Let's start with a quick review of a key idea from Machine Learning Crash Course. Look at the distribution in the chart below.

A plot of houses per latitude. The plot is highly irregular, containing
doldrums around latitude 36 and huge spikes around latitudes 34
and 38. Figure 1: House prices versus latitude.


For the following question, click the desired arrow to check your answer:

Consider Figure 1. If you think latitude might be a good predictor of housing values, should you leave latitude as a floating-point value? Why or why not? (Assume this is a linear model.)
Yes — if latitude is a floating-point value in the dataset, you shouldn't change it.
If you feed those floating-point values into your network, it will try to learn a linear relationship between the feature and the label. But a linear relationship isn't likely for latitude. A one-degree increase in latitude (say, from 34 to 35 degrees) may produce some amount of change in the model's output, whereas a different one-degree increase (say, from 35 to 36 degrees) may produce a different amount of change. That's non-linear behavior.
No — there's no linear relationship between latitude and the housing values.
You suspect that individual latitudes and housing values are related, but the relationship is not linear.

In cases like the latitude example, you need to divide the latitudes into buckets to learn something different about housing values for each bucket. This transformation of numeric features into categorical features, using a set of thresholds, is called bucketing (or binning). In this bucketing example, the boundaries are equally spaced.

The same plot of latitude vs. housing prices as the previous figure. This
time, however, the plot is divided into 11 "bins" between whole
number latitudes.


Figure 2: House prices versus latitude, now divided into buckets.

Quantile Bucketing

Let's revisit our car price dataset with buckets added. With one feature per bucket, the model uses as much capacity for a single example in the >45000 range as for all the examples in the 5000-10000 range. This seems wasteful. How might we improve this situation?

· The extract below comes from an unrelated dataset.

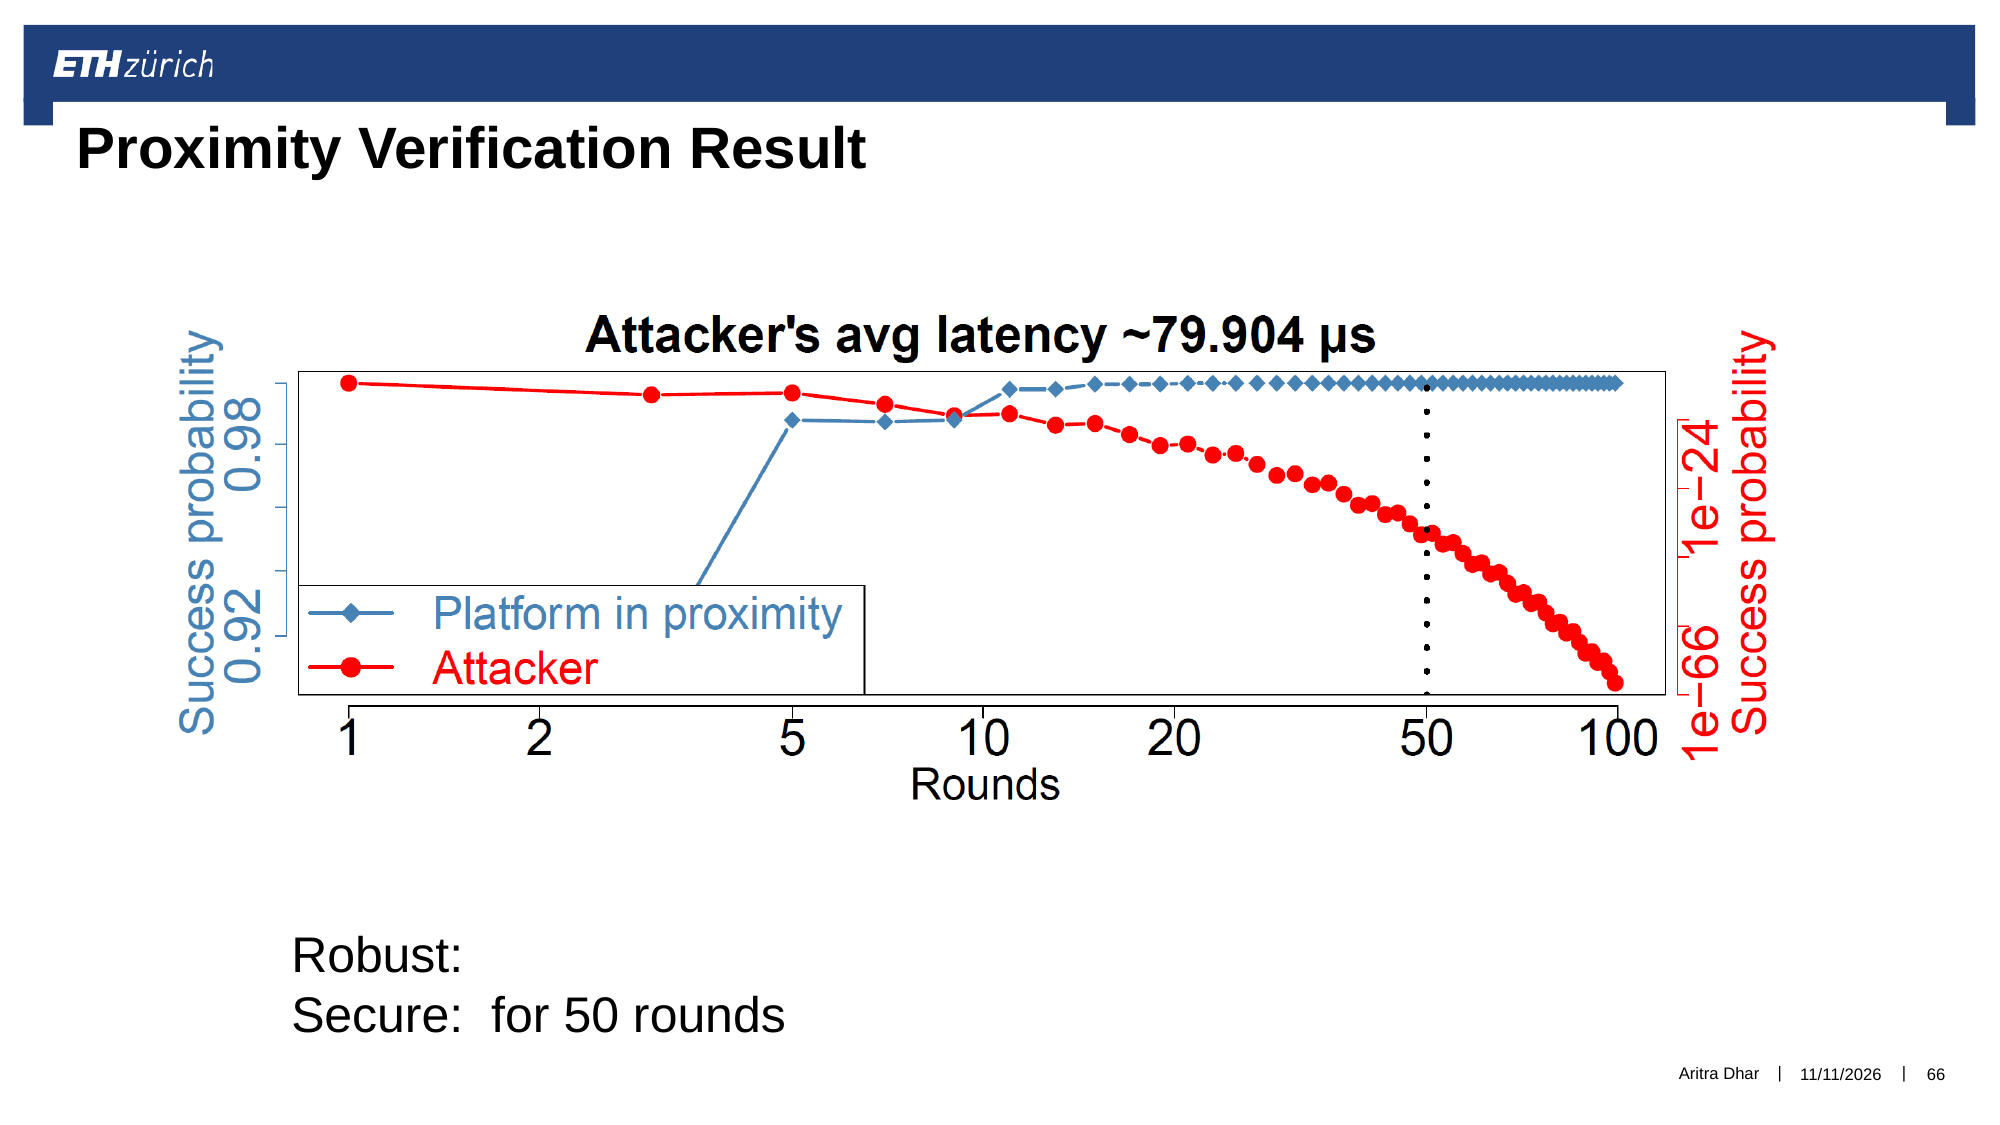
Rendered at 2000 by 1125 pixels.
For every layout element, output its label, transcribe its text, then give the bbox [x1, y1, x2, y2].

picture [172, 299, 1791, 813]
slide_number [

A plot of car price per number of cars sold at that price. The plot is divided
into 10 equally-sized buckets with a range of 5000 (car price). The first three
buckets contain many examples, but the final seven buckets contain very few

Figure 3: Number of cars sold at different prices.


The problem is that equally spaced buckets don’t capture this distribution well. The solution lies in creating buckets that each have the same number of points. This technique is called quantile bucketing. For example, the following figure divides car prices into quantile buckets. In order to get the same number of examples in each bucket, some of the buckets encompass a narrow price span while others encompass a very wide price span.

Same as Figure 3, except with quantile buckets. That is, the
buckets now have different sizes. The smallest bucket has a range of about
1000 dollars and the largest bucket has a range of about 25000 dollars.
The number of cars in each bucket is now about the

Figure 4: Quantile bucketing gives each bucket about the same number of cars.

Bucketing Summary

If you choose to bucketize your numerical features, be clear about how you are setting the boundaries and which type of bucketing you’re applying:

  • Buckets with equally spaced boundaries: the boundaries are fixed and encompass the same range (for example, 0-4 degrees, 5-9 degrees, and 10-14 degrees, or $5,000-$9,999, $10,000-$14,999, and $15,000-$19,999). Some buckets could contain many points, while others could have few or none.
  • Buckets with quantile boundaries: each bucket has the same number of points. The boundaries are not fixed and could encompass a narrow or wide span of values.